Investigation into using stochastic embedding representations for evaluating the trustworthiness of the Fr\'{e}chet Inception Distance
Ciaran Bench, Vivek Desai, Carlijn Roozemond, Ruben van Engen, Spencer A. Thomas

TL;DR
This paper explores the use of stochastic embedding representations and predictive variance estimates to evaluate the reliability of the Fréchet Inception Distance (FID) in assessing medical image quality, highlighting its limitations.
Contribution
It introduces a method to quantify the trustworthiness of FID using Monte Carlo dropout-based variance estimates in feature embeddings, especially for medical images.
Findings
Predictive variances correlate with out-of-distribution detection.

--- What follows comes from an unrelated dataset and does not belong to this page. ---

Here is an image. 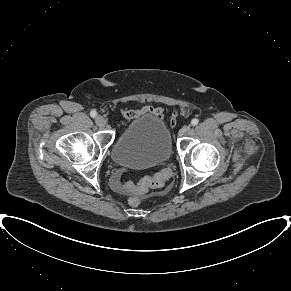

Stochastic embedding representations provide insights into FID reliability.
The approach helps identify when FID may be less effective for medical images.
Abstract
Feature embeddings acquired from pretrained models are widely used in medical applications of deep learning to assess the characteristics of datasets; e.g. to determine the quality of synthetic, generated medical images. The Fr\'{e}chet Inception Distance (FID) is one popular synthetic image quality metric that relies on the assumption that the characteristic features of the data can be detected and encoded by an InceptionV3 model pretrained on ImageNet1K (natural images). While it is widely known that this makes it less effective for applications involving medical images, the extent to which the metric fails to capture meaningful differences in image characteristics is not obviously known. Here, we use Monte Carlo dropout to compute the predictive variance in the FID as well as a supplemental estimate of the predictive variance in the feature embedding model's latent representations.…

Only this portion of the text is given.